AFTER THE STORM
HURRICANE ANDREW, A REPORTER'S DISPATCH: THE STORY OF THREE
FAMILIES
In the wake of the storm, how are people doing
psychologically?
When Hurricane Andrew ripped into southern Florida with Force 5
ferocity in the early hours of August 24, Diane Lacey Allen was already
on her way to cover the devastation 250 miles south of her central
Florida home. A senior writer for The Ledger in Lakeland, part of the New
York Times newspaper chain, she had kissed her husband and young sons
goodbye to report for duty. She was one of a three-person team assigned
to bring the story home.
What began as a tale of destruction has become a much larger story,
Allen reports. Houses, possessions, livelihoods, whole communities fell
to the wind in the flat stretch south from Miami to the Everglades, where
a mobile home looks like a high rise. The many folks who were barely
scratching out a life before the storm lost just about everything.
Perhaps even hope, although it's too early to tell; shock still
abounds.
What the storm didn't take, its aftermath has laid siege to. For
many, dignity has succumbed to the handouts-of necessities from Gatorade
to used underwear on which they now subsist in muddy, mildew-ridden tent
cities that may wind up sheltering them for years to come. "No matter
what direction their lives were headed, they were thrown into reverse,"
Allen tells us. "It has gone beyond the calculators of insurance
adjusters. It is now about the human condition and how people cope with a
modern-day Armageddon."
When PSYCHOLOGY TODAY caught up with Allen, she was immersed in
three sets of lives that tell as much about loss as there is to tell. Her
dispatch follows.
The stories poured out from people that first day. But no matter
how dramatic the experience, the descriptions almost always seemed to
include a disclaimer.
"I'd ask people what was left of their homes and they'd tell me,"

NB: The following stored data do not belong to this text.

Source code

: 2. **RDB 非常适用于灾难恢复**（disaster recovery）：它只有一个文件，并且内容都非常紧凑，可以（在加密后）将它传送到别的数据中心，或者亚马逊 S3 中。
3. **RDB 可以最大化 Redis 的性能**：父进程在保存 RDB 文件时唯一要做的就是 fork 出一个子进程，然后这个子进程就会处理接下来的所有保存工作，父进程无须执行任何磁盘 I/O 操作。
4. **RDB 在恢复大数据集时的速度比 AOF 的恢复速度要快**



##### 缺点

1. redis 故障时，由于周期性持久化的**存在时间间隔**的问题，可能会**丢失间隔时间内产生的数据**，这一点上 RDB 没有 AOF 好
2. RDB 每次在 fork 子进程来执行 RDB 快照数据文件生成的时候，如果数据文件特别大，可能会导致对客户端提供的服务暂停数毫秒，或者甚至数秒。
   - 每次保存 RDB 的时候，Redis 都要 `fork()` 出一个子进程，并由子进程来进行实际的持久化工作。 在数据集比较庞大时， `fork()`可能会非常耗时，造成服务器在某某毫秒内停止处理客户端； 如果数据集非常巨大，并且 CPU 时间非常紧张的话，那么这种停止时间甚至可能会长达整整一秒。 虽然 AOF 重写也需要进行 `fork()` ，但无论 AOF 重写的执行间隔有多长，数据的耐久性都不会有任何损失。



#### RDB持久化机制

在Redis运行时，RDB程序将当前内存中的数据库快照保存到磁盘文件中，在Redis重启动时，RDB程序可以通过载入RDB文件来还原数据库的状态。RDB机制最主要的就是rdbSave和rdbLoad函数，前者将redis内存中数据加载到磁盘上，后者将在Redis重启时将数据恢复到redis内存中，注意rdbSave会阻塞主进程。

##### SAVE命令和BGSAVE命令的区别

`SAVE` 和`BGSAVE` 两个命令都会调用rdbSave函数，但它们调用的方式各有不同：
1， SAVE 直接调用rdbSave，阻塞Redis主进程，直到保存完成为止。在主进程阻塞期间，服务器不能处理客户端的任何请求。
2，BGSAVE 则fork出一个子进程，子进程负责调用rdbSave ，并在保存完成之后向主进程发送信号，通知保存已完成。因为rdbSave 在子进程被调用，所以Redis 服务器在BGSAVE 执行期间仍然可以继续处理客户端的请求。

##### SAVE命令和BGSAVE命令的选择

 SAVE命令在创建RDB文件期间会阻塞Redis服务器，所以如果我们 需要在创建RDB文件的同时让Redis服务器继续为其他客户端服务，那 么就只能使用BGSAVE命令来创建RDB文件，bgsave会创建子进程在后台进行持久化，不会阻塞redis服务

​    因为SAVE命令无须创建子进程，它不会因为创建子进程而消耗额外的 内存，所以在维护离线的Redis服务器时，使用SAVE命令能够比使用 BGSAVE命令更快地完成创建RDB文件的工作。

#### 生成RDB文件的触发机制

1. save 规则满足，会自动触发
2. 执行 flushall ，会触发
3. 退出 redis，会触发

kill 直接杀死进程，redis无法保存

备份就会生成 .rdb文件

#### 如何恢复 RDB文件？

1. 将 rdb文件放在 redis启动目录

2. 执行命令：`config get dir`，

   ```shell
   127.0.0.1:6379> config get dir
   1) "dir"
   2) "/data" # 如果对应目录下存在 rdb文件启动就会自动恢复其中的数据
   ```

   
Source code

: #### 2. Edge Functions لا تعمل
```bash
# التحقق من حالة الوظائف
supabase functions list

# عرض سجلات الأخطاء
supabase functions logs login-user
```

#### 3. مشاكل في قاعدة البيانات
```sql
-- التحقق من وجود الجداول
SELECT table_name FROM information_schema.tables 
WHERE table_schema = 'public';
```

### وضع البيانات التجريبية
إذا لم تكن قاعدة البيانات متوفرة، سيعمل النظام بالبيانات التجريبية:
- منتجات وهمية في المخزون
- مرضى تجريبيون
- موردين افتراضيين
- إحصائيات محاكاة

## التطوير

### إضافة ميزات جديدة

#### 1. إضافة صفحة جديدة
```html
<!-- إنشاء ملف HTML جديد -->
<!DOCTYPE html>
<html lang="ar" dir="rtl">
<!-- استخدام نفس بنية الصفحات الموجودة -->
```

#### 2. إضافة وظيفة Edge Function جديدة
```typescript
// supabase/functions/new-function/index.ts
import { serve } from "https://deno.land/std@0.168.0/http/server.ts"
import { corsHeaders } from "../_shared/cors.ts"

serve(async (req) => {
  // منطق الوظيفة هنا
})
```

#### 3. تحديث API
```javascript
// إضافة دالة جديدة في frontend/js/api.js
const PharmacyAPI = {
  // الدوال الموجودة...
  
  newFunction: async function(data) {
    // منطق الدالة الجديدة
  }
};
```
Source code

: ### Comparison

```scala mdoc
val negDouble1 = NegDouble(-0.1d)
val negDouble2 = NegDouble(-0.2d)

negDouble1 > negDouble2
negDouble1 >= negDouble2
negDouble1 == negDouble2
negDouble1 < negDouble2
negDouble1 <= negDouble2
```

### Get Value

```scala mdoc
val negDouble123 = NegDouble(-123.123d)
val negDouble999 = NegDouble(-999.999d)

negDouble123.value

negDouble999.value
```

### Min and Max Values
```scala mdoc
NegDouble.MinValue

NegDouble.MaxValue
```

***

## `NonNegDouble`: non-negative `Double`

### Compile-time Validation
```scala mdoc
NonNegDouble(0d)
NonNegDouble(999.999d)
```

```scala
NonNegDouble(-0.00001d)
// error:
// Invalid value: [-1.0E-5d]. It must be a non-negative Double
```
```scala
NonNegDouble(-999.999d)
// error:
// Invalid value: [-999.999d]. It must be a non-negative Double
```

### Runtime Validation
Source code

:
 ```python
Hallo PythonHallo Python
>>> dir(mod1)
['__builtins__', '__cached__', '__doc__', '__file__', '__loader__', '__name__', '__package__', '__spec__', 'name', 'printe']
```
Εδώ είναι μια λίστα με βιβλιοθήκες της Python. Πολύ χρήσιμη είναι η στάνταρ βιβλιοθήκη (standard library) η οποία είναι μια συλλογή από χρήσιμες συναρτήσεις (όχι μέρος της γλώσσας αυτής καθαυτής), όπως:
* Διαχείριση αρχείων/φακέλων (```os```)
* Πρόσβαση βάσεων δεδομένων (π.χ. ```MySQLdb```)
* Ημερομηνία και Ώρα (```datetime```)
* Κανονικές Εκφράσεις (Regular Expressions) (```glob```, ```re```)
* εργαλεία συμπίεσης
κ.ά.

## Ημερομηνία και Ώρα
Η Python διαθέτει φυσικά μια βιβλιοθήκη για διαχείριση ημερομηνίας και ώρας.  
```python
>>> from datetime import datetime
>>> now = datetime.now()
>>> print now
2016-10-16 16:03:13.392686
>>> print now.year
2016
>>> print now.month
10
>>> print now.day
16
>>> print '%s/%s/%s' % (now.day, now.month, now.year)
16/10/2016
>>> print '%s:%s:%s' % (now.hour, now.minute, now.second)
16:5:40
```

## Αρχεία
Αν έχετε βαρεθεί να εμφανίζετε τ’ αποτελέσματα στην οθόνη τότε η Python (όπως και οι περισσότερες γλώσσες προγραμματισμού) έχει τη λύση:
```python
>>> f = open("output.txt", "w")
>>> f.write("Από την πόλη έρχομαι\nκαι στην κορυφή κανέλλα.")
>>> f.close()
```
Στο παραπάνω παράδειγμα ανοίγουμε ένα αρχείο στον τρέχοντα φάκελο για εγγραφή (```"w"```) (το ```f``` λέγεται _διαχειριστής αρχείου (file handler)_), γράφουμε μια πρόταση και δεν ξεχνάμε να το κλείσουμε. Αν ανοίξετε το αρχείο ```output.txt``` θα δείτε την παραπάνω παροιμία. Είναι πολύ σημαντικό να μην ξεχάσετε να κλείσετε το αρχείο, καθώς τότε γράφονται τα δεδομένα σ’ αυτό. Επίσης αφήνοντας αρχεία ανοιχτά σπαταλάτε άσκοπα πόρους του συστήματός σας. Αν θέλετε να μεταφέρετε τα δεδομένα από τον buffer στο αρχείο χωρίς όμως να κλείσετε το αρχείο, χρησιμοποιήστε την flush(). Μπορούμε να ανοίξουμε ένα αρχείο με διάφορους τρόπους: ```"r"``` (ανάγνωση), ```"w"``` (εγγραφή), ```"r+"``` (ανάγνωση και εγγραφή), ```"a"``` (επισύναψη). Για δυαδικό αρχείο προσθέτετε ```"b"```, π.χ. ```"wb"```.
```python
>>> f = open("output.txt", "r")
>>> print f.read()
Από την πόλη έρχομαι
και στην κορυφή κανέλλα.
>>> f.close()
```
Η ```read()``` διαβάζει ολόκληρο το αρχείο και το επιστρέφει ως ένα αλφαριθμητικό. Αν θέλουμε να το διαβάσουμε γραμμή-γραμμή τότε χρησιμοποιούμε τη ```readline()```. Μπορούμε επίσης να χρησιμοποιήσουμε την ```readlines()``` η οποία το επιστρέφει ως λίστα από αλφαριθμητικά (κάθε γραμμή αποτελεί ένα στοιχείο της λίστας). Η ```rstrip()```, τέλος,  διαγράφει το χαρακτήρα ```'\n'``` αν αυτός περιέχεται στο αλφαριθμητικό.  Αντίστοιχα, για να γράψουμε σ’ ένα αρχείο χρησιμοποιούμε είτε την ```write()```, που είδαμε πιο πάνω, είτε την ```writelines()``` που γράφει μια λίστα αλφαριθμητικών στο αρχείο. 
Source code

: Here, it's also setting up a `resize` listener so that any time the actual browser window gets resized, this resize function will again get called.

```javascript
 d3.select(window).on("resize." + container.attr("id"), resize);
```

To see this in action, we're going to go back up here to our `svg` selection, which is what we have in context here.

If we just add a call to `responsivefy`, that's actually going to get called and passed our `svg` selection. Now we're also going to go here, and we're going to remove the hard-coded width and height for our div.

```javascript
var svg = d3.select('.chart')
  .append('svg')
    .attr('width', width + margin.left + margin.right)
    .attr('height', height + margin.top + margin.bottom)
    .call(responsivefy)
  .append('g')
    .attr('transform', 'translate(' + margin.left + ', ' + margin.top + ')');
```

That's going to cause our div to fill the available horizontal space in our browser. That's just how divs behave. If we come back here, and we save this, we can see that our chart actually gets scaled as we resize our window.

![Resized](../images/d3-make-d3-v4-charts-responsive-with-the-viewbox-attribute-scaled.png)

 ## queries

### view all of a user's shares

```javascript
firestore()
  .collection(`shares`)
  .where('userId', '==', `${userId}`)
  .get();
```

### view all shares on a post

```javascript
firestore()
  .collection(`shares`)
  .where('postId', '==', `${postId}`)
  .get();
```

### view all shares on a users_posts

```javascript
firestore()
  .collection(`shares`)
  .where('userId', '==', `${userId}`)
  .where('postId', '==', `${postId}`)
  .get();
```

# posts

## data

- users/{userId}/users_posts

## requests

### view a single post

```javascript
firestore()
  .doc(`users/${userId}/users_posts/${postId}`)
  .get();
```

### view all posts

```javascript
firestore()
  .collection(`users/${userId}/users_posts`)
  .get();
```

says Barbara Barham, a psychiatric nurse therapist from South Carolina
working as a postAndrew volunteer. "But with so many there was almost a
click-they'd realize they were complaining. Then they'd immediately say,
'But things could have been so much worse. So many people had it far
worse' 'They felt guilty acknowledging their losses because they were
alive. They were trying to be positive." They could not yet take in the
magnitude of their loss.
About 250,000 people were displaced by Hurricane Andrew. Some fled
north, filling hotels along the way. Those who were able to patch their
homes put tarpaper and plastic Band-Aids on their roofs and dried out the
mess. Those who were left with no place to go made their way to one of
several tent cities, the biggest of which is in Homestead, on the grounds
of what, before Andrew, was Harris Field, an Air Force base. It will not
be returned to active duty.
"What people don't understand," explains Patricia Regester,
director of the Mental Health Association of Dade County, "is we've got
years and years of rebuilding people. Not just the buildings. We've got
to deal with the people damage. We've got to put the people back
together, not just the infrastructure.'
Weeks after the storm, people were still telling their Andrew
stories, but the wild look in their eyes was gone, replaced by weariness.
They were beaten down by uninhabitable housing, unimaginable destruction,
and the inability to do simple things, like go to the dry cleaners or out
to pizza.
April Counts kept waiting to hear where the hurricane shelters
were. The announcement never came. Later she learned there were none. She
was supposed to have evacuated her home in Homestead, a small
agricultural city a half hour's drive south of Miami on US 1.
The 30-year-old divorcee stayed with the disabled veteran she has
lived with, platonically, and cared for while going to school. It was too
late to leave when Andrew began banging the $2,500 trailer. When the
trailer started blowing apart, she got out, helping her friend to the car
outside. They crunched down in the back seat of her '85
Oldsmobile.
A half hour later everything was gone. Except the car. Her greatest
fear was a tree might fall and crush it.
She's resolved she had no control over the hurricane. She doesn't
even think anyone could have stopped the looters who took first her
sewing machine, then her vacuum cleaner. That's not to say it hasn't
hurt. She felt violated. "Very angry, extremely angry. You've already
lost what you had. And they steal what you have left.' Counts remains a
firm believer that there's good and bad. She has faith in humanity. Tent
city is here in Homestead, people are trying to help. "Even though at
times it's irritating, I'm just thankful to have a place to sleep and a
place to eat and a place to get my thoughts together."
"I think I'm more fortunate than others because I have a car," she
says, voicing the stoic, pull-yourself-up-by-the-bootstraps disclaimer.
She goes from social-service center to social-service center trying to
find what aid is available.
Some days she doesn't try to do anything because it's just too
stressful to stand in line, fill out paperwork, and wonder when the
assistance is going to come.
She isn't sleeping well, tossing and turning, pondering "where am I
going to go, what am I going to do. But she "can't afford the luxury of a
negative thought. If I allow this disaster to destroy me, then there
won't be any need for me to go on," she says of a life that's been going
pretty much downhill since her divorce.